The 157-page final report of Aupec, for the Ministry of Economic Development, was one of five reports, costing several hundred thousand dollars, made public this week by Energy and Resources Minister Gerry Brownlee.

He was not available for an interview yesterday, but earlier in the week announced a wide-ranging review of the petroleum sector with decisions on "adjustments" to tax, regulation and royalties and amendments to legislation to be completed by December next year.

Mr Brownlee estimated petroleum exports could rise from $3 billion to $30 billion annually during the next 16 years to become a powerhouse for the economy, including $10 billion a year for the Crown coffers during the next 40 years.

The Aupec report bases its profiles on the potential GSB developments as it is expected that southern area would have the highest development costs and is also the most gas-prone basin.

"[Its] gas project economics are poorer than oilfield ones as a result of higher operating costs and of [gas] prices below parity with oil".

The Aupec report noted the New Zealand fiscal regime was "highly competitive" when compared to all but Papua New Guinea's regime.

"Under the likely costs and base case hydrocarbon prices used in this study, petroleum exploration investments in New Zealand, as represented by the Great South Basin, are economically marginal at a cost of capital which is moderate and may not reflect all the risks and the effects of capital rationing," the report said in its main conclusions and recommendations.

Ministry of Economic Development director of energy and communications, Peter Crabtree, said the Aupec report was very useful, reiterating GSB was in a global sense recognised as an "under-explored frontier region".

Aupec said while it might advocate for a higher Government take from the most profitable oilfields, "a better case strategy may be" to protect marginal fields first, possibly by having two rate-of-return thresholds and two royalty rates.

"Any special fiscal measures applied to gas developments will feed through to improving the attraction of exploration in general," the Aupec report said.

On the question of a review of the royalty regime, Mr Crabtree said that would be considered in the months ahead, as would the potential of a two-tier royalty system suggested by the Aupec report.

"All of those suggestions will be going into the mix of the review," Mr Crabtree said.

The Aupec report also identified as "unusual", two aspects of Crown Minerals' applications for permits.

Under "priority in time" applications, an explorer can at short notice apply for permit, outside conventional application round time-frames.

"[However] the priority in time concept does not allow full competitive bidding for an area sought by one investor."

Mr Pfahlert, of the petroleum exploration association, said he supported the "priority in time" applications, and while not delivering the overall competitiveness the Government wanted, outside of application times it enabled companies to act more quickly, especially if investment was available at that moment in time.
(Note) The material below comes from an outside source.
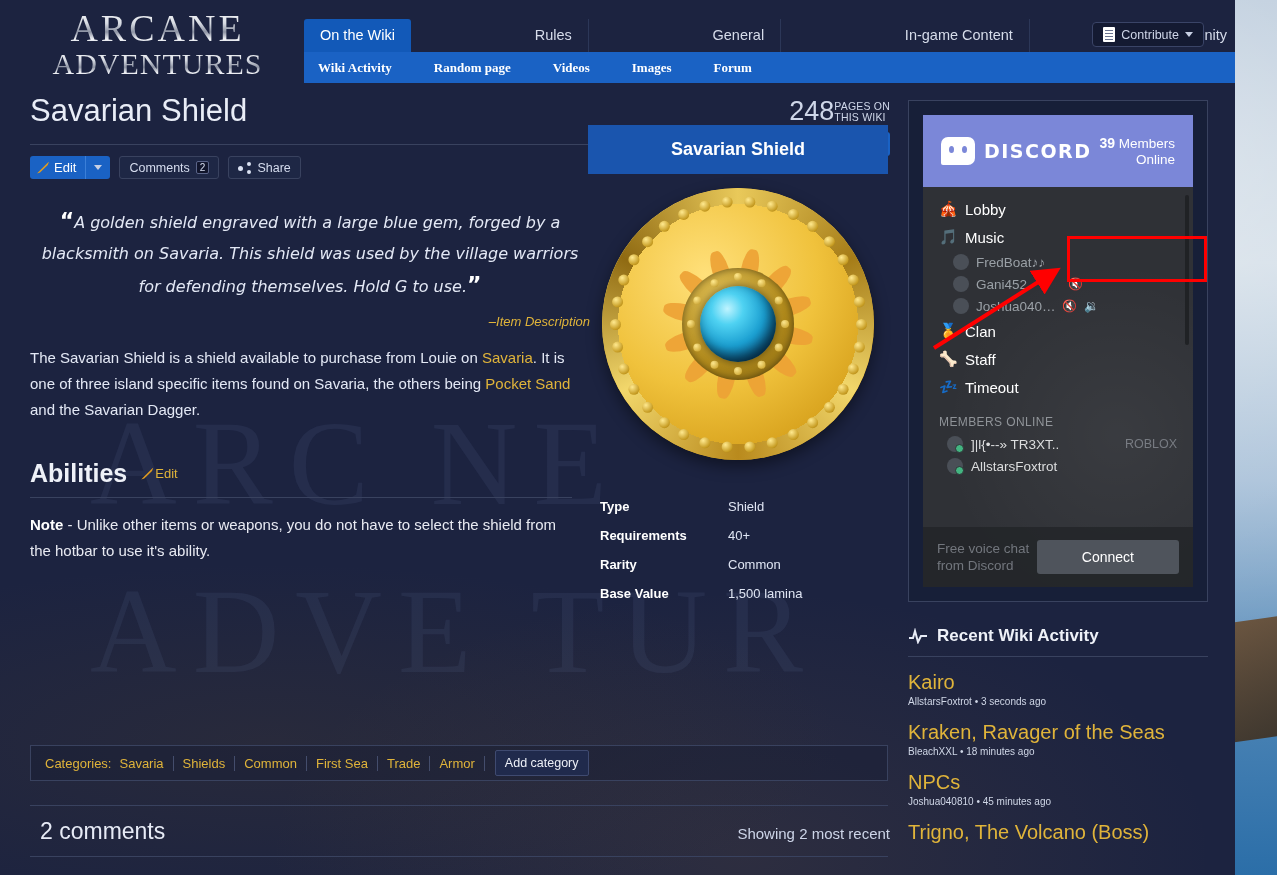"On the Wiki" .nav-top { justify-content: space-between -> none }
The other concern was [conditional] "cash bonus bidding" for permits [some money up front with an application], but Aupec felt the emphasis should be on encouraging exploration, rather than the Government seeking "early revenues from bonus".

Mr Pfahlert also questioned the need for bonus bidding, noting it had never been used in New Zealand that he was aware of, preferring instead the use of the priority application.